### [Text]
● ● ●
Plantars wart is also known as Verruca. Plantar warts are noncancerous skin growths on the soles of your feet caused by the human papilloma virus, which enters your body through tiny cuts and breaks in your skin. Plantar warts often develop beneath pressure points in your feet, such as the heels or balls of your feet. They are small lesions that appear on the sole of the foot and are typically cauliflower like in appearance. They may have small black specks within them that ooze blood when the surface is shaved; these are abnormal capillaries. Usually, Infection on the sole of the foot, infection by the virus is possible anywhere on the body and common especially on the palm of the hand, where the appearance of the wart is often exactly as described above for plantar warts. About 10 percent of teenagers have warts. Using a public shower or walking around the locker room in your bare feet after a workout increases your risk for developing plantar warts.

Causes

  1. Plantar Warts are easily spread by direct contact with a human papillomavirus.
  2. Each person's immune system responds to warts differently, so not everyone who comes in contact with HPV develops warts. Even people in the same family react to the virus differently.
  3. You may be prone to warts if you take a medication to suppress your immune system following a liver or kidney transplant operation or for treatment of some other disorder.
  4. You can acquire warts through person-to-person contact and indirectly from such places as a public shower floor or handling money.
  5. Planter wart can spread from one person to another by towel or even by using his or her bed.

Symptoms

  1. In planter warts there may be Small, fleshy, grainy bumps on the soles of your feet.
  2. There may also hard, flat growths with a rough surface and well-defined boundaries.
  3. Gray or brown lumps with one or more black pinpoints, which are actually small, clotted blood vessels, not wart seeds.
  4. There may be numerous small, smooth, flat lesions on forehead, cheeks, arms, or legs.
● ● ●
### [Study material]
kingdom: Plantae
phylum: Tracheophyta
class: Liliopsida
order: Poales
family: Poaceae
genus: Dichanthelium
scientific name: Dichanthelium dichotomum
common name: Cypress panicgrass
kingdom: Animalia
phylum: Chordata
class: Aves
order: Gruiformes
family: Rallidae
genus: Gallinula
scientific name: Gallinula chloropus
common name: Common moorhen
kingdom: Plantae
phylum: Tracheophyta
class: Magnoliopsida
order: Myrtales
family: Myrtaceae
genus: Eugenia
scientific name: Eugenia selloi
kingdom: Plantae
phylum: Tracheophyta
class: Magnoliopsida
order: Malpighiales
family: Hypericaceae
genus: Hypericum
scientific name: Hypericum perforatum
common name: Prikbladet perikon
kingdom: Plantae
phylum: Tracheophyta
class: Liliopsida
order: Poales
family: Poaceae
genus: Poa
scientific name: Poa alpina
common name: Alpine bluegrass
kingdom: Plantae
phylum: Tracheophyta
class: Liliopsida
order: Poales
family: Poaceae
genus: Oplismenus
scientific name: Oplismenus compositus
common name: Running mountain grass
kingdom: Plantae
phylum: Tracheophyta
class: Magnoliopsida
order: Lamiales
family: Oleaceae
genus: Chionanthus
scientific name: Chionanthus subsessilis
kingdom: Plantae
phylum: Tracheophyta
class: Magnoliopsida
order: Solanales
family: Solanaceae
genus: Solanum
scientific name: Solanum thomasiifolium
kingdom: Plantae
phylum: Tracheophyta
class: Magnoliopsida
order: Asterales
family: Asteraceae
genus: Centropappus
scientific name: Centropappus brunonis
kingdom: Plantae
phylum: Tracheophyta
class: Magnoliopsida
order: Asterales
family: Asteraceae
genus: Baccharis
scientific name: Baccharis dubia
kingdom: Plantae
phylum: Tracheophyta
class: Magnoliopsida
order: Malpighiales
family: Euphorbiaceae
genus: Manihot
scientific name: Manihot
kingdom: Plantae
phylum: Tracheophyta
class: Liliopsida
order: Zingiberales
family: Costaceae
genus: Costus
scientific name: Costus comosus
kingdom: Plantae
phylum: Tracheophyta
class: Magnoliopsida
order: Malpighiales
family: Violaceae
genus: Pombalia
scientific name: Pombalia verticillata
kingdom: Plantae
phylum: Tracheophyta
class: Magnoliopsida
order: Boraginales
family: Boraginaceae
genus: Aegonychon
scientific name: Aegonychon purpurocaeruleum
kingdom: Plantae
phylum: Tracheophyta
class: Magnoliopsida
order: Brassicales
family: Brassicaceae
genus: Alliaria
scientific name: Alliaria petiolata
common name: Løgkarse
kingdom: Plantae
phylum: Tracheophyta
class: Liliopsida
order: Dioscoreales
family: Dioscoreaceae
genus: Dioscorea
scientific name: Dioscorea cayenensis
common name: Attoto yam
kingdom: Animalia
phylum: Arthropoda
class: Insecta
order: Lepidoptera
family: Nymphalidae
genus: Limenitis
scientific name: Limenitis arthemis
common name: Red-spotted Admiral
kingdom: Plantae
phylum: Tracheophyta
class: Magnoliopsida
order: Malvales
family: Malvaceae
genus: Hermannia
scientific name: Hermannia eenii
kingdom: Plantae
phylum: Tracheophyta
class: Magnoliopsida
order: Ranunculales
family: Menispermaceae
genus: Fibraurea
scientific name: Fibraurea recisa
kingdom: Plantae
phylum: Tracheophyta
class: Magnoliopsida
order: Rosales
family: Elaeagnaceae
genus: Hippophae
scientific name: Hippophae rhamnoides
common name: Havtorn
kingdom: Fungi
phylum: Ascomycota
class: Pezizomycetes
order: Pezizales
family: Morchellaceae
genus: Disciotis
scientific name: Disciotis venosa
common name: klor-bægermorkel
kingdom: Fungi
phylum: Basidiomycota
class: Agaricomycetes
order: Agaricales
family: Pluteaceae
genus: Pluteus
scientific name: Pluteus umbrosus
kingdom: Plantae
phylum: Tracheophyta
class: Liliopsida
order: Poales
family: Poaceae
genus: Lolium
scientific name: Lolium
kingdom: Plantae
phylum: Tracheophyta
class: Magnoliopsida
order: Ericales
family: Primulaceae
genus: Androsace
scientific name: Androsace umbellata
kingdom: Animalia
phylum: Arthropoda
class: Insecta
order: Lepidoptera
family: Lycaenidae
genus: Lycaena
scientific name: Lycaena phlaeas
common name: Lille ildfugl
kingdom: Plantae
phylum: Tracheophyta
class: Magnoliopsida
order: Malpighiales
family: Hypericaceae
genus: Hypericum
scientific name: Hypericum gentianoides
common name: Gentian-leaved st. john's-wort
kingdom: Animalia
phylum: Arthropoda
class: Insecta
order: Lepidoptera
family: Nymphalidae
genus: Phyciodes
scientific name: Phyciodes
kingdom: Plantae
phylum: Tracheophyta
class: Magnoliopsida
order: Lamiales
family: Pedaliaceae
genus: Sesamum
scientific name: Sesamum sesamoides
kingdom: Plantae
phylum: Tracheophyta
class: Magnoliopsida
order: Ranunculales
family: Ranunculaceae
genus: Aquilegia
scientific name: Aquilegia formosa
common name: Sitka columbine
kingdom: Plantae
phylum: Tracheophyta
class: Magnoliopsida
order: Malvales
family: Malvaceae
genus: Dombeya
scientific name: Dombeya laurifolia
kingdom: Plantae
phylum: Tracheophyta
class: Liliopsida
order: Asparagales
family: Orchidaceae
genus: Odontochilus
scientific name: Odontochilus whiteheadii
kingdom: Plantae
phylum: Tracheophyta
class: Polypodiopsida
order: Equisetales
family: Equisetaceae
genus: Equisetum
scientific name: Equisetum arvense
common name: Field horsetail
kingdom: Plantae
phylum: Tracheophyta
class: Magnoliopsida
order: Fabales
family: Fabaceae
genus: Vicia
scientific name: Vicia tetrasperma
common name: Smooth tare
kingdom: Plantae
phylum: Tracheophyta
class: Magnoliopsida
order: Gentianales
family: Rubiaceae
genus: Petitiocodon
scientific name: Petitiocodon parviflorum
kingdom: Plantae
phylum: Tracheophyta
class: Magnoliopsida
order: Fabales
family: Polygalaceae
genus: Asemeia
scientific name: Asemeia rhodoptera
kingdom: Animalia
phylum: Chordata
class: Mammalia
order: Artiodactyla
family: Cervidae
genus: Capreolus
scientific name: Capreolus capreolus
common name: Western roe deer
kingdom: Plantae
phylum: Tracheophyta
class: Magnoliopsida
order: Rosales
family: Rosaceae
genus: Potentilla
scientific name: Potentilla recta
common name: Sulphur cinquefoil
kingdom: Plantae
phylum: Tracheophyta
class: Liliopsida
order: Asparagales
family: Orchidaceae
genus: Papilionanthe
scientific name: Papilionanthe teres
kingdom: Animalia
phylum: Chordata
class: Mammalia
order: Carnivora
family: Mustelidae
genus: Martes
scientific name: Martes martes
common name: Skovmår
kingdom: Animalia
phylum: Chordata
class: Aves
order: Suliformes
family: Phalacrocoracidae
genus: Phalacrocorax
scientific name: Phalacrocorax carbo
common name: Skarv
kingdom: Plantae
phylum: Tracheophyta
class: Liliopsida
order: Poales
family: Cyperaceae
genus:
● ● ●
### [Work instructions]
1. In the plantar wart text, give the stretch from "4. You can acquire" through "or her bed." again, swapping "towel" for "washcloth".
2. According to the plantar wart text, about what share of teenagers have warts?
Answer from the plantar wart text only, not from the data.

### [Answers to the tasks]
1.
4. You can acquire warts through person-to-person contact and indirectly from such places as a public shower floor or handling money.
  5. Planter wart can spread from one person to another by washcloth or even by using his or her bed.

2. About 10 percent.